[Collected data entries]
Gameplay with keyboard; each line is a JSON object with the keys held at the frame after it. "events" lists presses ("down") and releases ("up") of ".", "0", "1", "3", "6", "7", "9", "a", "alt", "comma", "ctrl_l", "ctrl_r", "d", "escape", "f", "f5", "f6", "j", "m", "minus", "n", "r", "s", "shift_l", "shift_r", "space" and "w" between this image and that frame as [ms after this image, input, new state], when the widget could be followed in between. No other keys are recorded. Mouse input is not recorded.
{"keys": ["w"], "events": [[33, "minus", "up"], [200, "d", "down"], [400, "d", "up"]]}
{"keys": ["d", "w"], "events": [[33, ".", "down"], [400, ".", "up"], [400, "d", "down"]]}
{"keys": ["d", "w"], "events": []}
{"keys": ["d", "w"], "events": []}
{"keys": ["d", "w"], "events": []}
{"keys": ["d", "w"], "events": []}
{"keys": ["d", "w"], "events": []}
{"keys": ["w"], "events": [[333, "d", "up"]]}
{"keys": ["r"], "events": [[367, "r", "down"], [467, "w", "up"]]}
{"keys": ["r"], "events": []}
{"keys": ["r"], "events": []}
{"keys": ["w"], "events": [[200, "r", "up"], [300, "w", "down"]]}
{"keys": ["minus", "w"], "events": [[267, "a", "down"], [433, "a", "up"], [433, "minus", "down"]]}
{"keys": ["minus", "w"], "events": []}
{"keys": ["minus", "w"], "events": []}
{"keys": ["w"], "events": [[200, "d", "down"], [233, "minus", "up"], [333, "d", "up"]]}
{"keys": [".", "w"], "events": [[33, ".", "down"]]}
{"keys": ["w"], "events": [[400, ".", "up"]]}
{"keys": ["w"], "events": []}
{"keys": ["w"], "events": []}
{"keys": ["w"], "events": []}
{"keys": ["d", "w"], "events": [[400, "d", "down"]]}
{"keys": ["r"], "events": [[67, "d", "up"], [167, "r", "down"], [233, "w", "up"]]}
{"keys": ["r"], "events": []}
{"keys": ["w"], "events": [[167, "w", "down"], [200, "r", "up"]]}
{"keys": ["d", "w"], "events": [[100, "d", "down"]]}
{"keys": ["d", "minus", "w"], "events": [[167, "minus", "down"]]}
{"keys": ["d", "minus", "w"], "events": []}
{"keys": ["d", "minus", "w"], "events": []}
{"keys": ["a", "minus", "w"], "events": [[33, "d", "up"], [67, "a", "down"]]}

### WORK TO COMPLETE
So that the data stays intact, repeat all of it exactly.

### OUTPUT
Gameplay with keyboard; each line is a JSON object with the keys held at the frame after it. "events" lists presses ("down") and releases ("up") of ".", "0", "1", "3", "6", "7", "9", "a", "alt", "comma", "ctrl_l", "ctrl_r", "d", "escape", "f", "f5", "f6", "j", "m", "minus", "n", "r", "s", "shift_l", "shift_r", "space" and "w" between this image and that frame as [ms after this image, input, new state], when the widget could be followed in between. No other keys are recorded. Mouse input is not recorded.
{"keys": ["w"], "events": [[33, "minus", "up"], [200, "d", "down"], [400, "d", "up"]]}
{"keys": ["d", "w"], "events": [[33, ".", "down"], [400, ".", "up"], [400, "d", "down"]]}
{"keys": ["d", "w"], "events": []}
{"keys": ["d", "w"], "events": []}
{"keys": ["d", "w"], "events": []}
{"keys": ["d", "w"], "events": []}
{"keys": ["d", "w"], "events": []}
{"keys": ["w"], "events": [[333, "d", "up"]]}
{"keys": ["r"], "events": [[367, "r", "down"], [467, "w", "up"]]}
{"keys": ["r"], "events": []}
{"keys": ["r"], "events": []}
{"keys": ["w"], "events": [[200, "r", "up"], [300, "w", "down"]]}
{"keys": ["minus", "w"], "events": [[267, "a", "down"], [433, "a", "up"], [433, "minus", "down"]]}
{"keys": ["minus", "w"], "events": []}
{"keys": ["minus", "w"], "events": []}
{"keys": ["w"], "events": [[200, "d", "down"], [233, "minus", "up"], [333, "d", "up"]]}
{"keys": [".", "w"], "events": [[33, ".", "down"]]}
{"keys": ["w"], "events": [[400, ".", "up"]]}
{"keys": ["w"], "events": []}
{"keys": ["w"], "events": []}
{"keys": ["w"], "events": []}
{"keys": ["d", "w"], "events": [[400, "d", "down"]]}
{"keys": ["r"], "events": [[67, "d", "up"], [167, "r", "down"], [233, "w", "up"]]}
{"keys": ["r"], "events": []}
{"keys": ["w"], "events": [[167, "w", "down"], [200, "r", "up"]]}
{"keys": ["d", "w"], "events": [[100, "d", "down"]]}
{"keys": ["d", "minus", "w"], "events": [[167, "minus", "down"]]}
{"keys": ["d", "minus", "w"], "events": []}
{"keys": ["d", "minus", "w"], "events": []}
{"keys": ["a", "minus", "w"], "events": [[33, "d", "up"], [67, "a", "down"]]}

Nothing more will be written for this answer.